Aber die FPÖ tarnt sich! Niemals würde Strache der Öffentlichkeit auf verständliche Art und Weise mitteilen, was die Freiheitlichen von Demokratie und Menschenrechten halten. Um sie richtig einzuschätzen, muss man schon die Codes der modernen Rechten kennen, wie die Kornblume oder den Kühnen-Gruß, der den Hitler-Gruß ersetzt hat. Man muss sich daran erinnern, dass Strache gemeinsam mit der Wiking-Jugend demonstriert hat, einer der gefährlichsten Neonazi-Gruppen Europas und das er bei Wehrsportübungen mit Gottfried Küssel und Konsorten teilgenommen hat. Und man muss verbreiten, dass der größte Teil der freiheitlichen Parteikader aus den rechtsextremen Burschenschaften kommen und es wäre auch gut allgemein zu wissen, wie elitär diese Burschenschaften sind, und dass sie für das Proletariat beziehungsweise die kleinen Leute nichts als tiefste Verachtung empfinden. Umso erschreckender sind die Ergebnisse für die FPÖ in den Arbeiterbezirken Floridsdorf (1. Platz mit 42%), Simmering (1. Platz mit 44%) und Favoriten (knapp 2. mit 41%).
Die Wut ernst nehmen
Die meisten Stimmen bekommt die FPÖ aber nicht wegen, sondern trotz des Bekenntnis zahlreicher zentraler Kader zum Faschismus. Dem Großteil der FPÖ-Wähler_innen ist die Zurschaustellung der faschistischen Sympathien nicht bekannt. Die Hauptmotive FPÖ zu wählen sind Wut und Enttäuschung über das „System“ und die Regierung, und die sind durchaus legitim und verständlich. Die Abwendung von den alten Großparteien wird sich auch nicht umkehren. Sie regieren in Zeiten einer globalen Wirtschaftskrise ein System, das immer mehr Ungleichheit und Zerstörung erzeugt. Drohende Massenarbeitslosigkeit und Umweltzerstörung sind gute Gründe dem System zu misstrauen und nach grundsätzlichen Veränderungen zu verlangen. Man wirft der SPÖ auch zu Recht vor, dem permanenten Sozialabbau nicht genug Widerstand zu leisten, oder noch schlimmer ihn aktiv voranzutreiben.

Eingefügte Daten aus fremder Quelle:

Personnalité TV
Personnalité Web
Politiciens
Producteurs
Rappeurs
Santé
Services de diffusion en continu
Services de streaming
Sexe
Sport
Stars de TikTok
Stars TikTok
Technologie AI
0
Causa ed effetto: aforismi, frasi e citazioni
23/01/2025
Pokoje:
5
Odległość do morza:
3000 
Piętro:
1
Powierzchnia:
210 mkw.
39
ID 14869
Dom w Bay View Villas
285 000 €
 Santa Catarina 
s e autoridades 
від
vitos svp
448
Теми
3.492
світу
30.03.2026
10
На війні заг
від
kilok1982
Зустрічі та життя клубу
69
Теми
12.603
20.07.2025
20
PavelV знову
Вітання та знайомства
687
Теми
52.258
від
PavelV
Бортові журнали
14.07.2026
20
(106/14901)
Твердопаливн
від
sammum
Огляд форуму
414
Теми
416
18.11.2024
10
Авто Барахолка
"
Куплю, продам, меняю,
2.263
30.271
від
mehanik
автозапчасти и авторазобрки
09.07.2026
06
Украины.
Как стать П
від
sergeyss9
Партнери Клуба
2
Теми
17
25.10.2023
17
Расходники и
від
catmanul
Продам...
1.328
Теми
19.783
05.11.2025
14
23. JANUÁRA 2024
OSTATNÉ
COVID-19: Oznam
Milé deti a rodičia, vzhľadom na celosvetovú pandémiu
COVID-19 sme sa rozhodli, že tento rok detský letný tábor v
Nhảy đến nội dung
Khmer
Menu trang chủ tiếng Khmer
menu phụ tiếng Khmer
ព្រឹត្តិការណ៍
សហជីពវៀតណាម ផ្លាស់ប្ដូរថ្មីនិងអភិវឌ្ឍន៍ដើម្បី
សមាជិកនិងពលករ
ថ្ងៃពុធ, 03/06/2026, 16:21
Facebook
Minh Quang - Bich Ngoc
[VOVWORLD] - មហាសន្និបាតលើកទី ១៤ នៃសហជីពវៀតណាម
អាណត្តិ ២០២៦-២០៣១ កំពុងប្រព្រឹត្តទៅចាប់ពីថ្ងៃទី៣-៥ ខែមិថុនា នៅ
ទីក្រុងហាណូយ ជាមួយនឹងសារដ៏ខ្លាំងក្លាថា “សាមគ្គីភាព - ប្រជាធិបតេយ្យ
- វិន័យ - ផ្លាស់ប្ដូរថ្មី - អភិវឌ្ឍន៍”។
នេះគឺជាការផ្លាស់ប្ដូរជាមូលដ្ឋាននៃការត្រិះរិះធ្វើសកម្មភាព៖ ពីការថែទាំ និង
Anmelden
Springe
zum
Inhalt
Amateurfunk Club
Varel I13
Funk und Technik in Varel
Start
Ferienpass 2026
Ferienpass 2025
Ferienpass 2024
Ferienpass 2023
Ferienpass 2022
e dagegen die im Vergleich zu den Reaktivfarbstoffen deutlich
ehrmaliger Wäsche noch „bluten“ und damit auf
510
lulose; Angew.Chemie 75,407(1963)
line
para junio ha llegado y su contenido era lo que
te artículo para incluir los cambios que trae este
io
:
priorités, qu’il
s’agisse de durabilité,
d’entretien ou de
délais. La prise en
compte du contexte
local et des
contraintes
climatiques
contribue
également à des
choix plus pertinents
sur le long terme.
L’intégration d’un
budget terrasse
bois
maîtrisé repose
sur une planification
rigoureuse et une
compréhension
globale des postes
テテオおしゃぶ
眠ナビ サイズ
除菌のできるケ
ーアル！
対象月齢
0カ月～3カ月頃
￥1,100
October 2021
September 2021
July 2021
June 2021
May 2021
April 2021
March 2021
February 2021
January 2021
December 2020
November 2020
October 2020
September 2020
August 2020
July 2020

Leider ist die FPÖ aktuell die einzige Oppositionspartei, die radikale Veränderung verspricht. Deshalb sahnt die FPÖ unter Protestwähler_innen ab. Grüne oder Neos sind dazu außerstande. Wir brauchen deshalb ganz klar eine radikale, linke Protestpartei, sonst wird die Wut vieler Menschen in rassistische Bahnen gelenkt. Wir brauchen also eine aktive Linkspartei, die zusammen mit den wütenden Menschen eine deutlich antikapitalistische Protestbewegung aufbaut. Wenn uns Linken das gelingt, dann gibt es keinen Zweifel, können wir die FPÖ schlagen.